O Presidente angolano, José Eduardo dos Santos, condecorou hoje, em Luanda, uma dezena de individualidades nacionais pelo contributo para a independência nacional, cujos 40 anos se estão a assinalar, apontando-as como "exemplos" para os jovens.

A entrega das condecorações foi feita no almoço oficial oferecido pela Presidência aos chefes de Estado e de Governo, bem como representantes das várias delegações internacionais presentes nas comemorações dos 40 anos da independência.

"Nas pessoas dos condecorados reconhecemos os feitos dos heróis conhecidos e anónimos, que não regatearam esforços e sacrifícios para verem materializados os seus sonhos", apontou José Eduardo dos Santos, na cerimónia de condecoração.

Pelo contributo prestado no processo de libertação e independência nacional foram distinguidos com a Ordem António Agostinho Neto os cidadãos João Luís Neto e António dos Santos França e com a Ordem da Independência Santana André Pitra.

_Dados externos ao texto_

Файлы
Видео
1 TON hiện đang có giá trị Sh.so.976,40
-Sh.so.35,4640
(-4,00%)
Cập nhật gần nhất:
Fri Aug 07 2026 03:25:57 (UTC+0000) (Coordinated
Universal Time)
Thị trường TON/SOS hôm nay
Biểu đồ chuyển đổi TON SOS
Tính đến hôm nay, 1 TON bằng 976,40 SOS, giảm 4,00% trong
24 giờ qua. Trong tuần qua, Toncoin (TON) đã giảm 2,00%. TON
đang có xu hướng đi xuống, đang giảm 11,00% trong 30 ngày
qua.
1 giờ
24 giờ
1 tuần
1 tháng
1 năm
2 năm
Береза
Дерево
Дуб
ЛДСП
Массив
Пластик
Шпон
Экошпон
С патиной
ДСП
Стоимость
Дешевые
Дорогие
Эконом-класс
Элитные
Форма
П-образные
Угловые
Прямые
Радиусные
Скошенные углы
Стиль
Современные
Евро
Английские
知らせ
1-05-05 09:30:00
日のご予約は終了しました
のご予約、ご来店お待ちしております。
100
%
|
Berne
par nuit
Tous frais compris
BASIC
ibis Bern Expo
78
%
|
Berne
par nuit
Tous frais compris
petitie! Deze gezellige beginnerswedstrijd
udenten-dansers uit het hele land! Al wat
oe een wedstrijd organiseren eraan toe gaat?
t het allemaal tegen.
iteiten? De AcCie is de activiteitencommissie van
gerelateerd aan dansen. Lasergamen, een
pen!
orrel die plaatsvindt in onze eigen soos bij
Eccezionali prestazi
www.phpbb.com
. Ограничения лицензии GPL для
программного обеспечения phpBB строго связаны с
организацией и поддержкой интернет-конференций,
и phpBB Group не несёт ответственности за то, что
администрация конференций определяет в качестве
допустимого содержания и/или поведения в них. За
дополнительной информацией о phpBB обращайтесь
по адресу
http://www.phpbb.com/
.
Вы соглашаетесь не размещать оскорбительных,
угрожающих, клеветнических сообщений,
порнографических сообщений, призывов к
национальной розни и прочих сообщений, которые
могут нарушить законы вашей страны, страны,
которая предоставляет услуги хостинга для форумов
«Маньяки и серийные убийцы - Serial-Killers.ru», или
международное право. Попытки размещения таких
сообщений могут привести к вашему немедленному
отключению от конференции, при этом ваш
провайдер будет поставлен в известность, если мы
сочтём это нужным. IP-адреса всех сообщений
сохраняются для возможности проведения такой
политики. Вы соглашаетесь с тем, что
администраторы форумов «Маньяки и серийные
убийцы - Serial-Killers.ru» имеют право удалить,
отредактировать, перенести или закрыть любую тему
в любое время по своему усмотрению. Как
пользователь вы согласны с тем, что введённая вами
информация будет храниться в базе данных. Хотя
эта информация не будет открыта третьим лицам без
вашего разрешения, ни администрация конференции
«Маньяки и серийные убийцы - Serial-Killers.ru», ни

Os angolanos Jorge Alicerces Valentim, Tonta Afonso Castro, Rodeth Máquina Teresa Gil, Augusto Teixeira de Matos, José César Augusto, Benigno Vieira Lopes e Jovita Neves Nunes receberam a Ordem Combatentes da Liberdade.Assistiram às cerimónias oficiais os presidentes da África do Sul, Jacob Zuma, do Botsuana, Ian Khama, da República Democrática do Congo, Joseph Kabila, da República do Congo, Denis Sassou Nguesso, da Guiné-Bissau, José Mário Vaz, da Namíbia, Hage Geingob, de Moçambique, Filipe Nyusi, e de São Tomé e Príncipe, Manuel Pinto da Costa, além do vice-presidente do Brasil, Michel Temer.

As delegações internacionais anunciadas durante o ato central incluem ainda um dos vice-presidentes do Conselho de Estado de Cuba, os primeiros-ministros de Cabo Verde, da Guiné Equatorial e do Mali, além de ministros de vários países.